One other aspect of being in quarantine and not being able to do what we all love is the chance for reflection. Time to take a step back and look at what else our game offers each of us. I personally look back and think of the relationships and rapport we gain with players and coaches. How can we better them in the future? How did we fail them in the past? Gaining rapport is gaining mutual respect. It adds a human aspect to our jobs. In this time of reflection, I have thought about multiple things regarding our professional relationships and how this can work on the ice for a mutual benefit. Maybe a coach is upset with his team and the easiest target is the referee. Maybe there is a personal aspect of a coach’s life that is causing irritability. Maybe letting a coach screaming at you and understanding helps gain that mutual respect. The rapport part plays in the next time you see that coach and he remembers you; that is how respect is gained. Personally, I miss getting yelled at; I miss the high-pressure conversations that we take for granted; and I miss being able to work through a difficult situation that involves communication, either verbally or nonverbally.
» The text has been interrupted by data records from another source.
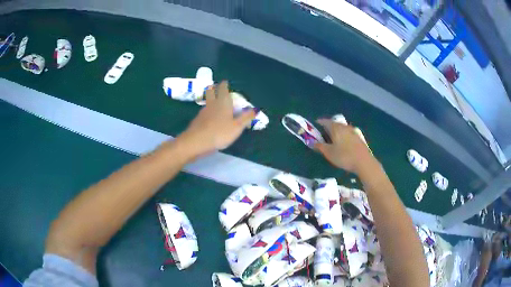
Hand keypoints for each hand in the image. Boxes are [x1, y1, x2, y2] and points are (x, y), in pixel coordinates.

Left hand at [179, 81, 254, 155]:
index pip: (223, 90)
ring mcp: (202, 112)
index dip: (224, 85)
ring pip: (207, 102)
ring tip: (214, 101)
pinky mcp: (197, 120)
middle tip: (215, 86)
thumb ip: (246, 117)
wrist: (196, 141)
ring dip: (210, 99)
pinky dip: (207, 111)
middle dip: (213, 88)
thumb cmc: (220, 133)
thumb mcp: (237, 127)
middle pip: (211, 92)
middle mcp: (212, 104)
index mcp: (223, 103)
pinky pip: (203, 112)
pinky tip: (208, 116)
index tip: (224, 82)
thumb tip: (256, 108)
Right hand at [315, 119, 374, 172]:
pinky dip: (342, 135)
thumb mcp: (329, 153)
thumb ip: (320, 146)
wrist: (363, 162)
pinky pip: (347, 133)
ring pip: (341, 128)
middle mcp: (344, 127)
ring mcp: (353, 131)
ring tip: (332, 138)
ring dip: (336, 131)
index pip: (325, 121)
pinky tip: (342, 142)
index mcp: (336, 128)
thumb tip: (312, 142)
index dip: (319, 122)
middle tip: (322, 133)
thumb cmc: (344, 156)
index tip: (315, 125)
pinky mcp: (358, 137)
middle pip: (334, 123)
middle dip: (328, 127)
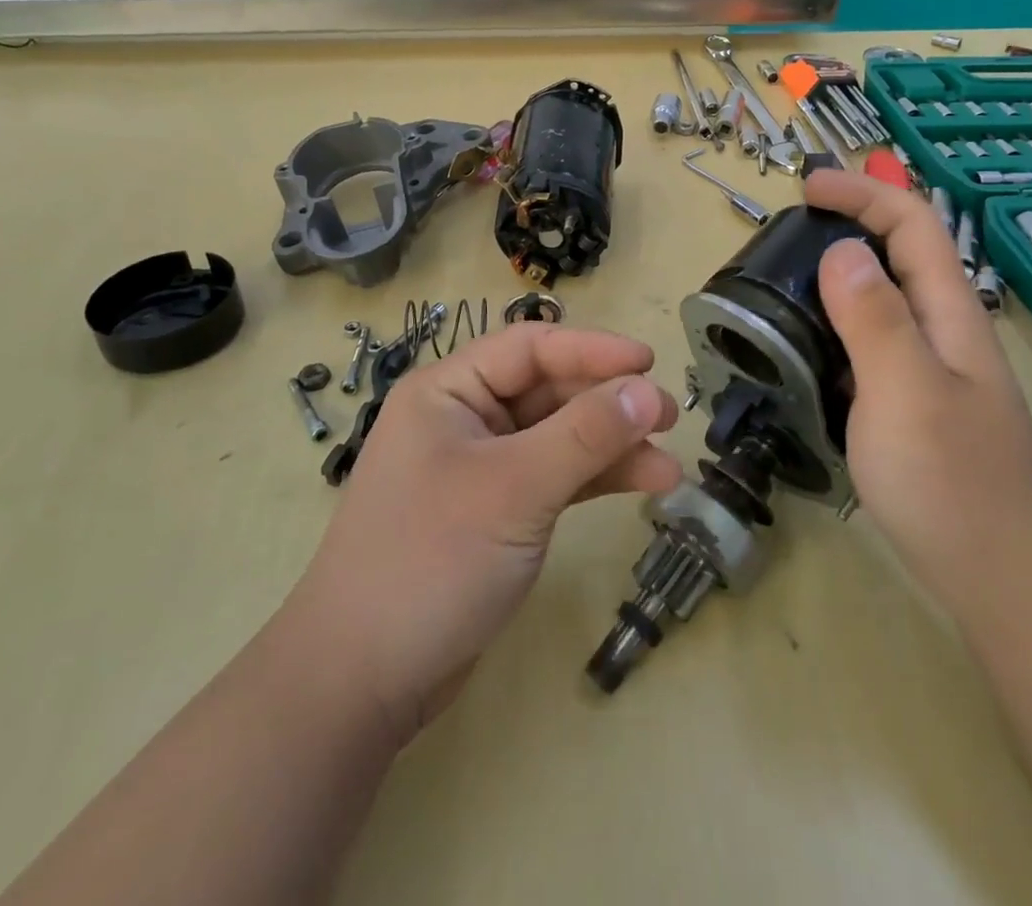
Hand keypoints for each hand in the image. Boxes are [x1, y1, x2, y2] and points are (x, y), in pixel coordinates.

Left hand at [292, 325, 681, 741]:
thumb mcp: (514, 489)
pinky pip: (555, 476)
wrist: (362, 683)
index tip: (650, 361)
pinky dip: (595, 479)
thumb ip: (585, 435)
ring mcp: (481, 467)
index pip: (530, 348)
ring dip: (612, 445)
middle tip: (669, 416)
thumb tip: (648, 390)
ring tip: (668, 464)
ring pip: (558, 436)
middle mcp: (464, 418)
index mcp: (448, 391)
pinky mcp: (497, 511)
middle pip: (548, 390)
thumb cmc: (431, 561)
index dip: (593, 349)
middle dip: (609, 402)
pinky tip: (642, 485)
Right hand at [804, 169, 1031, 609]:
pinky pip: (869, 341)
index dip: (863, 192)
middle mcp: (942, 331)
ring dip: (838, 273)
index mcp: (948, 314)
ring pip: (883, 298)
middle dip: (850, 222)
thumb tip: (840, 250)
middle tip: (786, 233)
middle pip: (900, 253)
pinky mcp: (912, 403)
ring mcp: (929, 369)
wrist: (1000, 579)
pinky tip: (803, 346)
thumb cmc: (951, 483)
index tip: (806, 186)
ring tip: (782, 282)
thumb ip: (874, 318)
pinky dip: (834, 323)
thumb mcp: (906, 391)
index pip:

Being an ice hockey official is a unique and special lifestyle. To most of us, it isn’t a job; it's a passion. However you view it, our great game will be back. I have had some amazing life experiences, have learned lessons on the ice that can relate to my personal life, and have met some of my best friends. Even though we are not on the ice, we can still all rely on each other. We can all better ourselves so that we can better the game when we all get to hit the ice again.
HOCKEY WILL BE BACK
Note from Eric:
Ian McCambridge is a current full time professional ice hockey referee working towards the opportunity to get hired by the NHL (National Hockey League)
His experience is tremendous with multiple league championships under his belt. Some of the places you might have found Ian donning the stripes include the AHL (American Hockey League), IIHF (International Ice Hockey Federation), ECHL (East Coast Hockey League), SPHL (Southern Professional Hockey League), Big10 NCAA D1, USHL (United States Hockey League), NAHL (North American Hockey League), ACHA (American Collegiate Hockey Association) and local hockey at rinks around Illinois and Indiana. He takes a lot of pride in giving back to the game and helping hard working, up and coming officials.
Ian has personally helped tremendously to develop and advance my officiating career. We spent a lot of time working together last season as he made his transition from a linesman to referee. He's one of the strongest communicators in the officiating community and i'm lucky to be able to call him a great friend of mine.